* Task prompt
Search the data for the word "produce" and copy every line that contains it.

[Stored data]
+ + + +
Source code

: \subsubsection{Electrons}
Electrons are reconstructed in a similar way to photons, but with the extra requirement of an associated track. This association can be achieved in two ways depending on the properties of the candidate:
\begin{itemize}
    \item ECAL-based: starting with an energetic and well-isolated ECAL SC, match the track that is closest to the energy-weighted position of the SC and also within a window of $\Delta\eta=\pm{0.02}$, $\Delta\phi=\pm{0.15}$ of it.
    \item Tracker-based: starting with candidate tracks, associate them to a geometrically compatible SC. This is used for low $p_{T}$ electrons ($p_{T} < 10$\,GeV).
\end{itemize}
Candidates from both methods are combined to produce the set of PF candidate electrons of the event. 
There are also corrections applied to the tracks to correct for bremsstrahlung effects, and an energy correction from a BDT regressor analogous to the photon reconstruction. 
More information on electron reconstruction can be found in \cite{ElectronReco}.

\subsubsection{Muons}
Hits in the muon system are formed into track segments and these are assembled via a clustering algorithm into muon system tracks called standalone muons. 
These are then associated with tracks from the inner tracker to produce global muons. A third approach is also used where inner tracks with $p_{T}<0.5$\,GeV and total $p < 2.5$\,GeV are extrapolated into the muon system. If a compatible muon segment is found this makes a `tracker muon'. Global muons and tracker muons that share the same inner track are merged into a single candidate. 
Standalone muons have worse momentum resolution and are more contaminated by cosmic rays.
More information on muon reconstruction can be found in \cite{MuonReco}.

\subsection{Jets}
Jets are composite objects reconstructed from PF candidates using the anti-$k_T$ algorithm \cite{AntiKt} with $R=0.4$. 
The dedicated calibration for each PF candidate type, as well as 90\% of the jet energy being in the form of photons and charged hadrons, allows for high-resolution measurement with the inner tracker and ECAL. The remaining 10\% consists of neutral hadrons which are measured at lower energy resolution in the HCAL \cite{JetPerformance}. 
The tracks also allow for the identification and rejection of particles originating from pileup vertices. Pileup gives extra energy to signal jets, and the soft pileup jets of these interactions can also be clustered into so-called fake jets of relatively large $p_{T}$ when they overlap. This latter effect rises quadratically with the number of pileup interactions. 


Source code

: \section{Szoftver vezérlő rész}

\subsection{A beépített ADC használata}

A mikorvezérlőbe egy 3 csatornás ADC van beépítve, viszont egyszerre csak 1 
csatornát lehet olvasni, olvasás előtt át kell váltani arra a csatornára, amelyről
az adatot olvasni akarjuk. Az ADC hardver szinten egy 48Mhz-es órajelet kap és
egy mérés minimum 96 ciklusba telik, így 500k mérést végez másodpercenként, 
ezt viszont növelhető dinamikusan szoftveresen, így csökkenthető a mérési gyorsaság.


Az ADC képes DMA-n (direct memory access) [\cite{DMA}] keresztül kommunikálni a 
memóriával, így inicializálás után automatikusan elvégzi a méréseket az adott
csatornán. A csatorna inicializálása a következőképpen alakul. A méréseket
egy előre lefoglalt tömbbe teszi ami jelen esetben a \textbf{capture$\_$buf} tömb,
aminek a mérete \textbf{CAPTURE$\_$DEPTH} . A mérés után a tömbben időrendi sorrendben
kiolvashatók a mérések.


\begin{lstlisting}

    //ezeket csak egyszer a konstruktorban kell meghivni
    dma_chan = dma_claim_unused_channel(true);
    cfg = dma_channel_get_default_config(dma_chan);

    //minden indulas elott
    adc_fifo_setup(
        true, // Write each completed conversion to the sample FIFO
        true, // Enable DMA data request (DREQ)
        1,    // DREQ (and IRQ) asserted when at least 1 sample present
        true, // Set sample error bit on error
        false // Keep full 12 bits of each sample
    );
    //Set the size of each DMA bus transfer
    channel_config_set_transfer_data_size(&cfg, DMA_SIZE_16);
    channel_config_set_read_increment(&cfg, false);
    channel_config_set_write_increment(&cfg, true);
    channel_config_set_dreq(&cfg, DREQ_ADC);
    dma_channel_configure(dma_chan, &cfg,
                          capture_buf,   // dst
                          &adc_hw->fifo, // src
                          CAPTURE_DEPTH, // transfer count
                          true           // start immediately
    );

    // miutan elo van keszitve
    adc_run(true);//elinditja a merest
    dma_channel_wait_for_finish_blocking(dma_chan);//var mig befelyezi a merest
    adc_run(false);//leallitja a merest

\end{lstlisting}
+ + + +
* Reply
Candidates from both methods are combined to produce the set of PF candidate electrons of the event. 
These are then associated with tracks from the inner tracker to produce global muons. A third approach is also used where inner tracks with $p_{T}<0.5$\,GeV and total $p < 2.5$\,GeV are extrapolated into the muon system. If a compatible muon segment is found this makes a `tracker muon'. Global muons and tracker muons that share the same inner track are merged into a single candidate. 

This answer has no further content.